_Rows:_
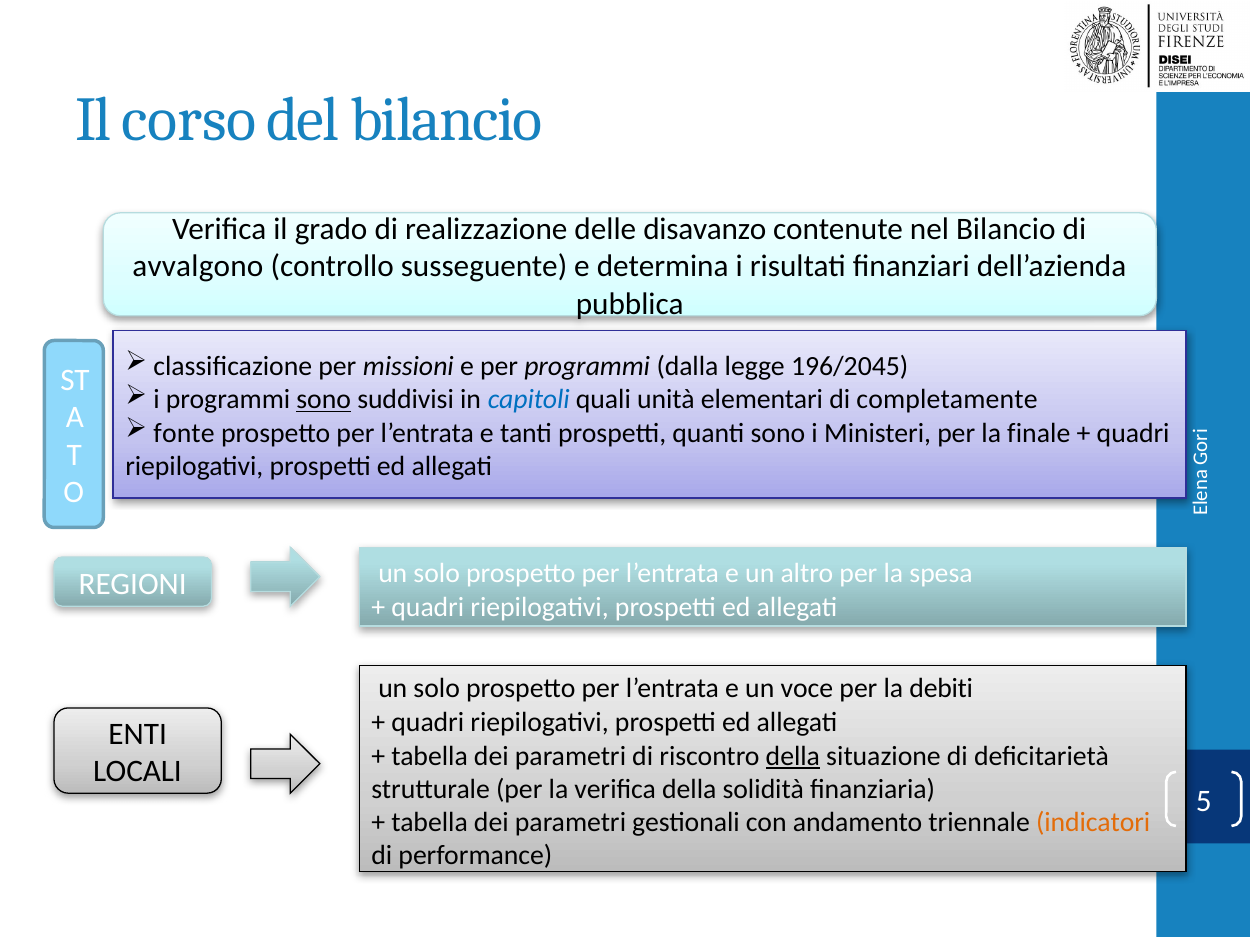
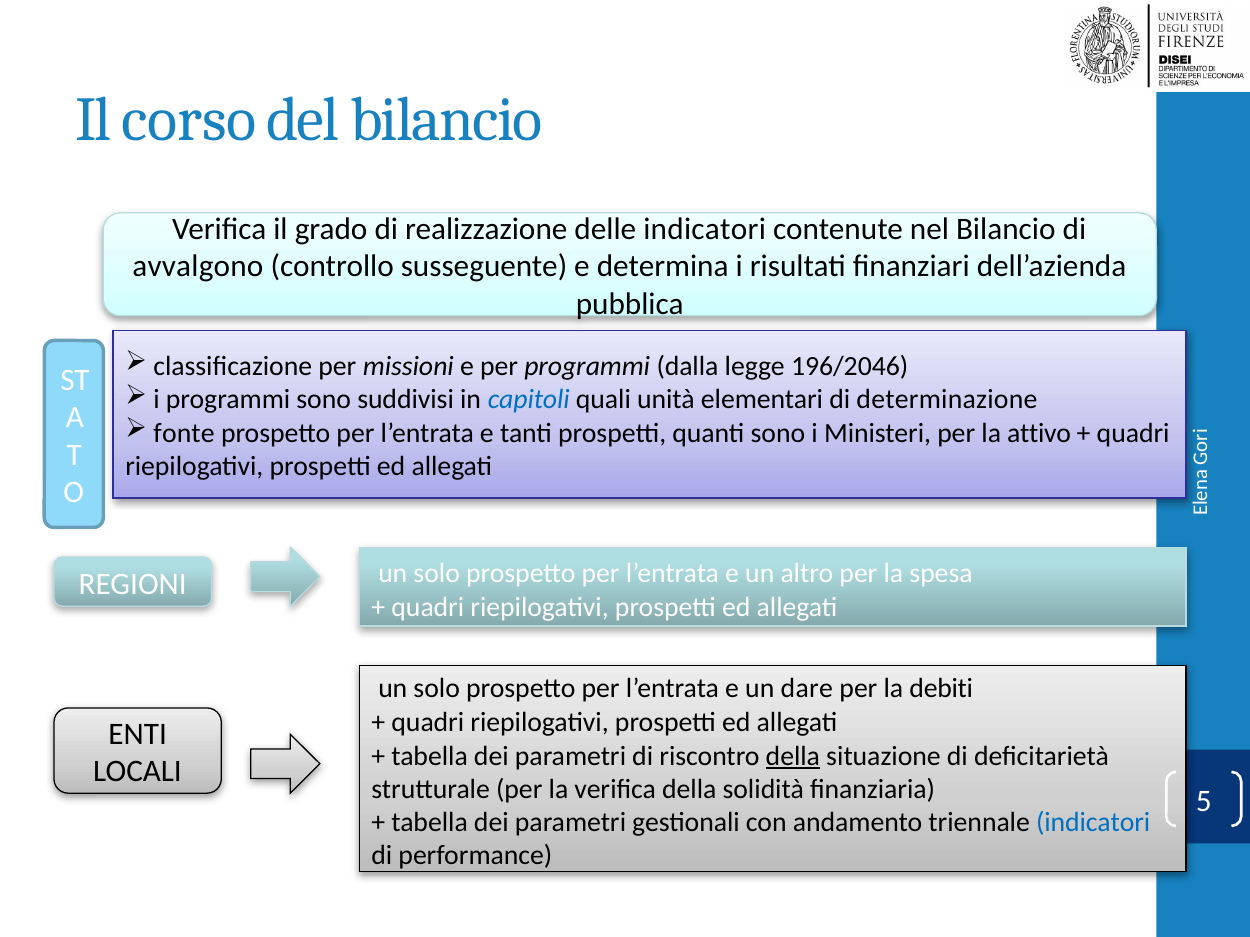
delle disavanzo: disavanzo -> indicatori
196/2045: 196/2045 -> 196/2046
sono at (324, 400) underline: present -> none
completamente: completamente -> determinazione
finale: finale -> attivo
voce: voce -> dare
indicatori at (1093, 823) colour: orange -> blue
==
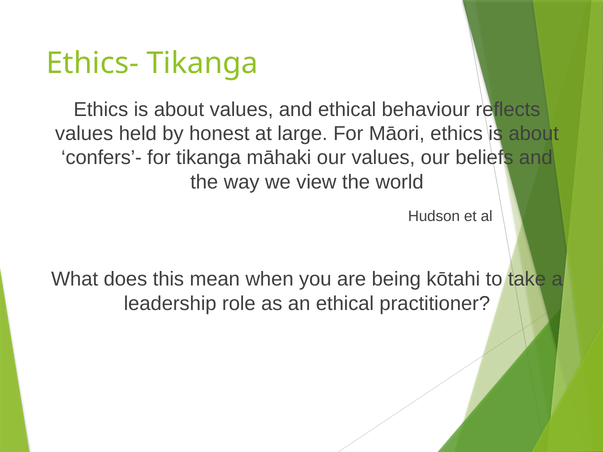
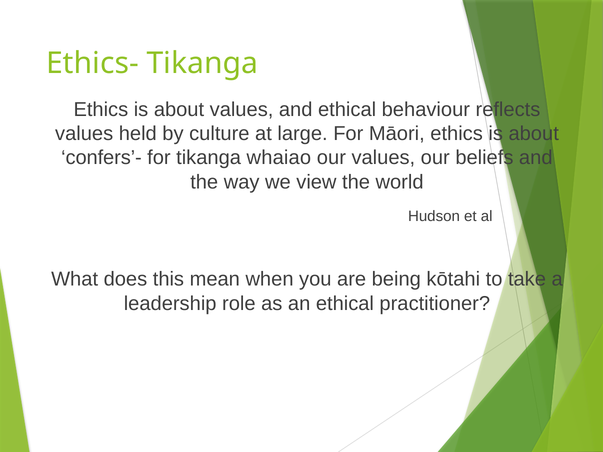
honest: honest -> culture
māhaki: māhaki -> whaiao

_Task statement:_ Copy out every line from the one containing "delle disavanzo: disavanzo -> indicatori" down to the one containing "indicatori at (1093, 823)", both included, keeping each line as it is.

_Correct answer:_
delle disavanzo: disavanzo -> indicatori
196/2045: 196/2045 -> 196/2046
sono at (324, 400) underline: present -> none
completamente: completamente -> determinazione
finale: finale -> attivo
voce: voce -> dare
indicatori at (1093, 823) colour: orange -> blue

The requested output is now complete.